Powell’s approach is expressed in the Introduction as follows:
Traditionally, relational database model design (and particularly the topic of normalization), has been much too precise for commercial environments. There is an easy way to interpret normalization, and this book contains original ideas in that respect.
Here I think is the common misconception about the conflation of database design and normalization. Normalization is a technique not the design process. I think I am looking for a way of conceiving how to organize information in a database. Normalization does not give that to me.
The concept of design according to Powell is:
Design is the process of ensuring that it all works without actually building it. Design is a little like testing something on paper before spending thousands of hours building it in possibly the wrong way.
I think Powell is talking about the physical design here. He wants to get a prototype working on paper first before implementing it. I am more interested in the logical design process.
The objectives of database design are listed by Powell (Ch. 1) as:
- “Aim for a well-structured database model”
- “Data integrity”
- “Support both planned queries and ad-hoc or unplanned queries”
- “Support the objectives of the business”
- “Provide adequate performance for any required change activity”
- “Each table in a database model should preferably represent a single subject or topic”
- “Future growth must always be a serious consideration”
- “Future changes can be accommodated for, but potential structural changes can be difficult to allow for”
- “Minimize dependence between applications and database model structures if you expect change.”
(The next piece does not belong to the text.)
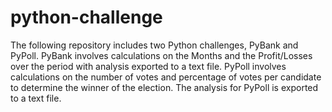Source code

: # python-challenge

The following repository includes two Python challenges, PyBank and PyPoll. PyBank involves calculations on the Months and the Profit/Losses over the period with analysis exported to a text file. PyPoll involves calculations on the number of votes and percentage of votes per candidate to determine the winner of the election. The analysis for PyPoll is exported to a text file.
There is really no clear direction in these objectives. Brooks (in The Design of Design) follows Vitruvius‘s dictum of firmness, usefulness, and delight (p. 140). The objective of firmness would appear to conflict with that of design evolution. However, my reading of Brooks is that he is talking about a consistency of style and vision. That is what firmness is about. There is a solidity to the design.
I think the last objective of Powell’s would lend itself to interpretation of coupling in Computer Science. The lower the degree of coupling between the application and the database, the greater the degreee of freedom in modifying one and having a lower impact on the other.
I think other books I have read like that of Powell are confused over what is actually in the database. They talk about information and data. The database is really a set of propositions that are true at a certain point of time. I think C.J.Date’s approach is more disciplined in this manner as he does not flounder around with the distinction between knowledge, information, and data.
In his discussion of normalization (Ch. 4), Powell is really discussing data quality. I think data quality should be an explicit design attribute for databases. The general model is that data coming into the database has a low quality and various users of the database have differing levels of data quality to match their needs.
The authors I have read so far seem to mistake data integrity for high data quality. I think data integrity is merely what is entered into the database comes out again as the same value. It is entirely possible for a database of high data quality to have poor data integrity as poor quality data is refined into a higher quality one.
Powell is very down on the academic discription of Normal Forms, and prefers a more colloquial expression. I think Churcher’s approach in Beginning Database Design is still a better way. She comes into Normal Forms from a folksy story.
As for 4NF and 5NF, C.J.Date says that these are of historical interest only (2005, p. 143). I think Powell does a disservice by being so dismissive of the normal forms because he hinders people from developing their knowledge of database theory.
Although Powell considers denormalization to be an advanced technique (Ch. 6), he seems to be rather flippant about the data quality issue. In my view, denormalizing the database lowers the quality of data. In other words, the truth of the propositions in the database are no longer reliable.
I am surprised that Powell (Ch. 6) considers the data warehouse to be different from a relational database. A database is merely a set of true propositions about the world whatever the number of propositions a database contains. An OLTP database and a data warehouse have the same conceptual basis.
In the chapter on Data Warehouses (Ch. 7), Powell misses the essential distinction between OLTP and data warehouses: they have different approaches to time. An OLTP database concentrates on the present&mash;what is the state of the business at this very moment? A data warehouse maintains a timeline of the past—such and such happened at that time. Yet, they are both concerned with true propositions.
I did not follow Powell’s examples too closely. I think the design examples were too straightforward. There was no exploration of alternate paths in order to get closer to a conceptual model.
Powell’s book can be dismissive at times of the underlying realtional theory. At least, the methodology he espouses is not as bureaucratic as that of Hernandez’s Database Design for Mere Mortals.
Of the three (3) books reviewed so far, I think Chrucher’s book has the best approach by concentrating on use cases.
Brooks, Fred. The Design of Design. Addison Wesley, ©2010
Churcher, Clare. Beginning Database Design. APress. ©2007.
Date, Chris J. Database in depth: relational theory for practitioners. O’Reilly Media, Inc., ©2005.
Hernandez, Michael James. Database Design for Mere Mortals. Addison-Wesley, ©2003.
Powell, Gavin. Beginning Database Design and Implementation. Wrox Press. ©2006. Books24x7. <http://common.books24x7.com/book/id_12449/book.asp> (accessed September 14, 2010)